The area contained by a hyperbola and its asymptotes proved most difficult to find. Its solution made functional use of Napier's new logarithms and filled a gap in the new theory of integration. Logarithms proved beneficial to astronomers and other scientists. Newton would show that conic curves were the only possible orbits.

Mathematics underwent drastic changes in appearance. Scientists began looking for facts in their data, rather than in the logic. The probabilities, rather than certainties, of occurrences were being calculated. Newton set graphs in motion on DesCartes' grid, and he studied their rates of change. The calculus quickly gave rise to the method of series approximation of areas and other measures associated with irrational functions.

There are stormy times ahead for mathematics. Nineteenth century mathematicians will put calculus through severe testing in order to gauge its applicability and logical rigor. Then, in the 20th century, all of mathematics will be called into question, as Newton is proved fallible, and Einstein, Heisenberg, and Godel show us that the Queen of Sciences can never be as certain, nor as complete as we thought.

Endnotes

1. Dijksterhuis, E.J., Archimedes. Munksgaard, Copenhagen, 1956. pp. 336-345.

2. Chandrasekhar, Newton's Principia for the Common Reader. Clarendon, Oxford University Press, 1995. p. 57.

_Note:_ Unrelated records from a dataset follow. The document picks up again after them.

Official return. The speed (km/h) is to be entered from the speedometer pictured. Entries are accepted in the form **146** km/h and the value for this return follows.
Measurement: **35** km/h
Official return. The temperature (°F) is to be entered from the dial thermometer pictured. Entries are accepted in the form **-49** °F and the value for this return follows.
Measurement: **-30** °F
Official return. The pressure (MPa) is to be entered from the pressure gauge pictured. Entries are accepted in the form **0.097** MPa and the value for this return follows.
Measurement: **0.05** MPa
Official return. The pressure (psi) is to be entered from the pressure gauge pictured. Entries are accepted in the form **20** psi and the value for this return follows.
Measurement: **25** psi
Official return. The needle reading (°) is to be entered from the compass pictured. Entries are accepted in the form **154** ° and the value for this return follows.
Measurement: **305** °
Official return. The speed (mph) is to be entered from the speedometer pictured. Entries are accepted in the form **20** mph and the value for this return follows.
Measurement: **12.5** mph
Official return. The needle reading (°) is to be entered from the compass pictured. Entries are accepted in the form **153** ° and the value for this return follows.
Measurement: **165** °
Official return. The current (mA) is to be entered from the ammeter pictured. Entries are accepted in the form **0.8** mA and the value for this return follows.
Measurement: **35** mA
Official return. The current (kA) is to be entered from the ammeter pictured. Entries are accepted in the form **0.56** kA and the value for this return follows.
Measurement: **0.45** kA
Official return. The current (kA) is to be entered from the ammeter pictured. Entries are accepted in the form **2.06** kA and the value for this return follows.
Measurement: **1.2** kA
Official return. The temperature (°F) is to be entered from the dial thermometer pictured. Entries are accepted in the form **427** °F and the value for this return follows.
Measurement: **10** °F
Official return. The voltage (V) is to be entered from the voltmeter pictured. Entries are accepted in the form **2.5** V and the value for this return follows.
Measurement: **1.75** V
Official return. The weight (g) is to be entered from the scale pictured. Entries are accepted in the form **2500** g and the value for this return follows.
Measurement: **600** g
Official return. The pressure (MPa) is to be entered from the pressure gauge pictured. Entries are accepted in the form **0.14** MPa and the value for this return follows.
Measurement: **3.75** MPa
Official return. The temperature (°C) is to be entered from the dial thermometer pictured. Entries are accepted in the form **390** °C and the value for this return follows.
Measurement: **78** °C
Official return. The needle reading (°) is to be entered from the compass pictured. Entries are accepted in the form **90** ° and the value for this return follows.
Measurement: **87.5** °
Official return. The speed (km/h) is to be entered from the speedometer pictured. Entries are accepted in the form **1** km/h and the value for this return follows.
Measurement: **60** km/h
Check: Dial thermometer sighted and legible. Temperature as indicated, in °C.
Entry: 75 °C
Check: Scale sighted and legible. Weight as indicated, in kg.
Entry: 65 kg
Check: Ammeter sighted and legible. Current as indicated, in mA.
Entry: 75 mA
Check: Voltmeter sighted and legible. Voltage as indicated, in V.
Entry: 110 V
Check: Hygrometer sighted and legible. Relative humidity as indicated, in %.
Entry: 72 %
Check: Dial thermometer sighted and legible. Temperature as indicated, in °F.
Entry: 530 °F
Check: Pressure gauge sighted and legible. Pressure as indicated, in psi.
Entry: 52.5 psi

3. Maor, e: The Story of a Number. Princeton University Press, NJ. 1994. pp. 5-13.

4. Dunham, The Mathematical Universe. Wiley, NY, 1994. pp. 274-275.

5. Maor, pp. 61-66.

6. Boyer, Carl B. and Merzbach, Uta, A History of Mathematics, 2nd ed. Wiley, New York, 1989. pp.292, 293.

7. Maor, pp. 66-68.

8. Coolidge, Julian Lowell, The Mathematics of Great Amateurs. Dover, New York, 1963. pp. 141-146.

9. Maor, pp. 71-74.

10. Shenk, Calculus and Analytic Geometry. Scott-Foresman, Glenville, IL, 1984. pp. 416-429.